Und damit zurück an die PH Bern. Hier also wurde den Studierenden mitgeteilt, dass es keine zusätzliche Wiederholungsmöglichkeit geben wird.

Einer, der sich an diesem Beschluss stört, ist Olivier Kämpfen. Der 23-jährige Student im vierten Semester unterstützt die Onlinepetition. «Wenn sich Universitäten kulant zeigen, die kaum Veranstaltungen mit Präsenzpflicht haben, dann sollten auch wir von dieser Möglichkeit profitieren können», sagt er.

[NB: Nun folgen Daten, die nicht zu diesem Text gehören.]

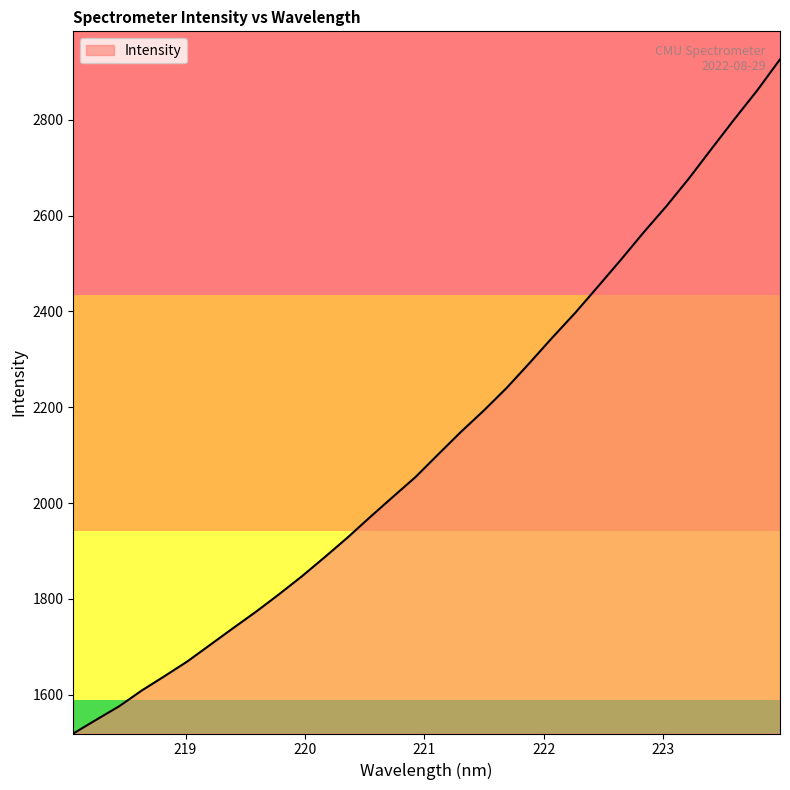

What is the difference between the maximum and minimum values?

1406.7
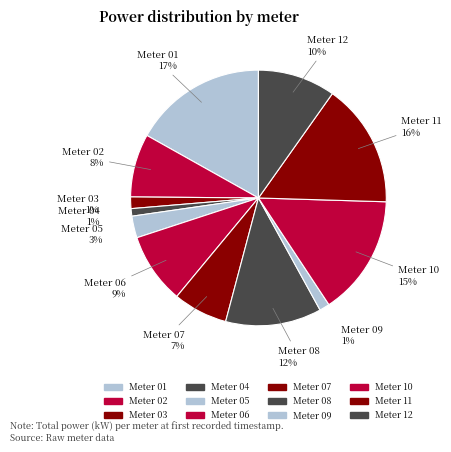

To the nearest percent, what portion does Meter 09 represent?

1%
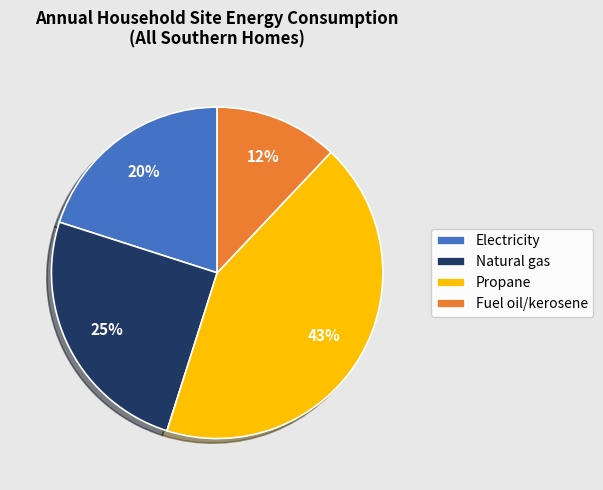

To the nearest percent, what is the difference between the Electricity and Natural gas slice percentages?

5%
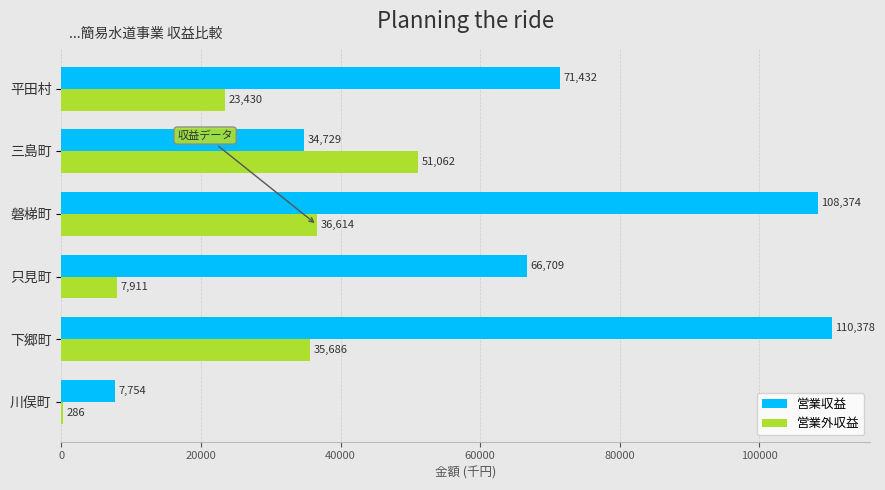

At which label does 営業外収益 reach its peak?

三島町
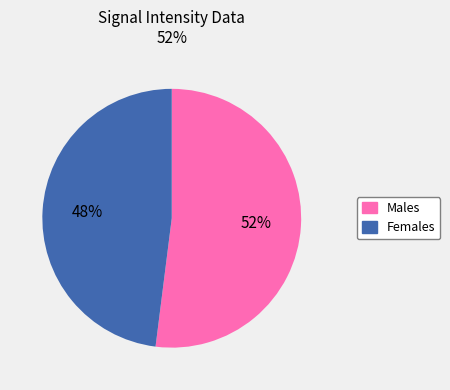

How many slices are in this pie chart?

2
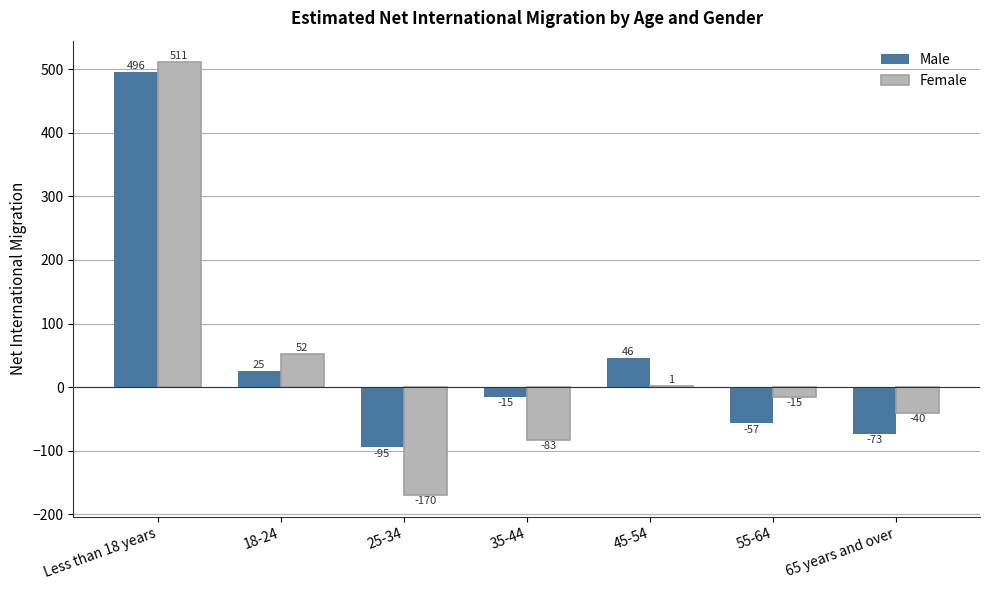

How many positive values does the Male series have?

3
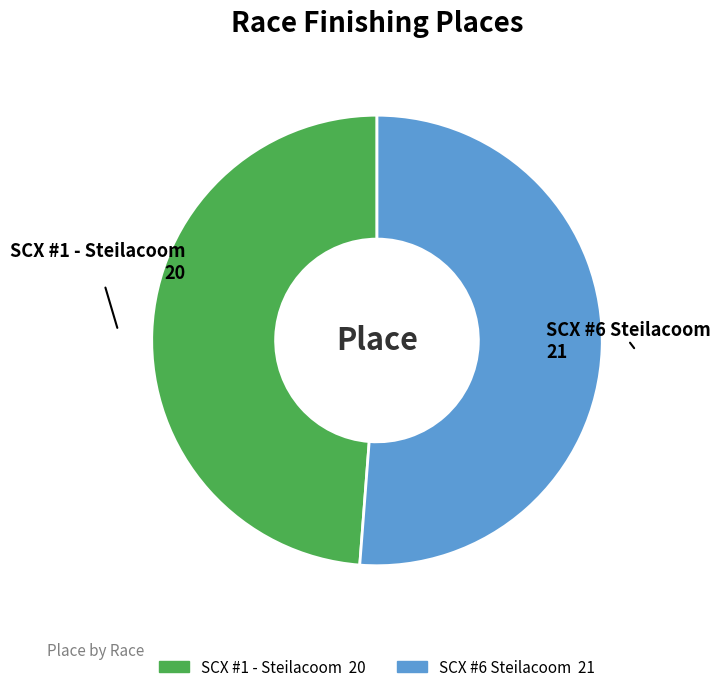

Combined, do SCX #1 - Steilacoom and SCX #6 Steilacoom account for over 50%?

Yes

Schliesslich müssten an der PH Bern in normalen Zeiten beinahe alle Veranstaltungen vor Ort besucht werden. Insofern sei die Umstellung auf Fernunterricht für die künftigen Lehrerinnen und Lehrer sogar noch grösser als für die Uni-Studierenden. «Wir absolvieren zu Hause Aufträge und nehmen an virtuellen Seminaren teil. Die Zusammenarbeit zwischen Studierenden und Dozierenden leidet jedoch unter der Distanz», so Kämpfen. Er kann deshalb nicht verstehen, weshalb die Schulleitung nicht bereit ist, eine gewisse Erleichterung zuzulassen. «Für uns ist der Druck sehr gross», sagt er.

Der Rektor der PH Bern, Martin Schäfer, kann den Unmut der Studierenden teilweise nachvollziehen. «Wenn wir ausschliesslich ganz normale Prüfungen durchführen würden, wäre ich als Student auch irritiert», sagt er. Doch das sei nicht geplant. «Wir eruieren derzeit, welche Formen von Leistungsnachweisen dem speziellen Semester gerecht werden können», so Schäfer.

Das Ziel dabei sei klar: «Wir sind als Pädagogische Hochschule gefordert, ein stimmiges Paket zu schnüren. Wir verlangen von unseren Studierenden künftig ja auch, dass sie als Lehrpersonen auf spezielle Situationen pädagogisch geschickt reagieren.»

Wenn die Art der Leistungsnachweise gut auf die Art des Lernens im Corona-Semester passe, gebe es keinen Grund für eine zusätzliche Wiederholungsmöglichkeit. Damit mache sich die PH Bern auf einen anspruchsvolleren Weg. «Am einfachsten wäre es, wir würden die Prüfungen wie bisher durchführen und ungenügende Ergebnisse einfach annullieren. Aber als Pädagogische Hochschule können wir das aus meiner Sicht nicht.» Denkbar seien nun neuartige Formate oder der Ersatz von Prüfungen durch eine schriftliche Arbeit.

Nichts zu verlieren?

Schäfer gibt sich aber auch selbstkritisch. Die Information letzte Woche sei nicht ideal gewesen. «Sie liess zu viel Raum für Fragen und Interpretationen. Das ist vermutlich auch Ausdruck der aktuellen Situation.»

Student Olivier Kämpfen gibt sich damit nicht zufrieden. Letztlich werde es an den Dozenten liegen, inwiefern sie die Leistungskontrollen anpassen würden. Und wenn das Paket tatsächlich so gut aufeinander abgestimmt sein sollte, würde die PH trotzdem nichts verlieren, wenn sie eine zusätzliche Wiederholung zulassen würde, findet er. «Aufgrund der angepassten Bedingungen müssten dann auch nur wenige Studierende darauf zurückgreifen.»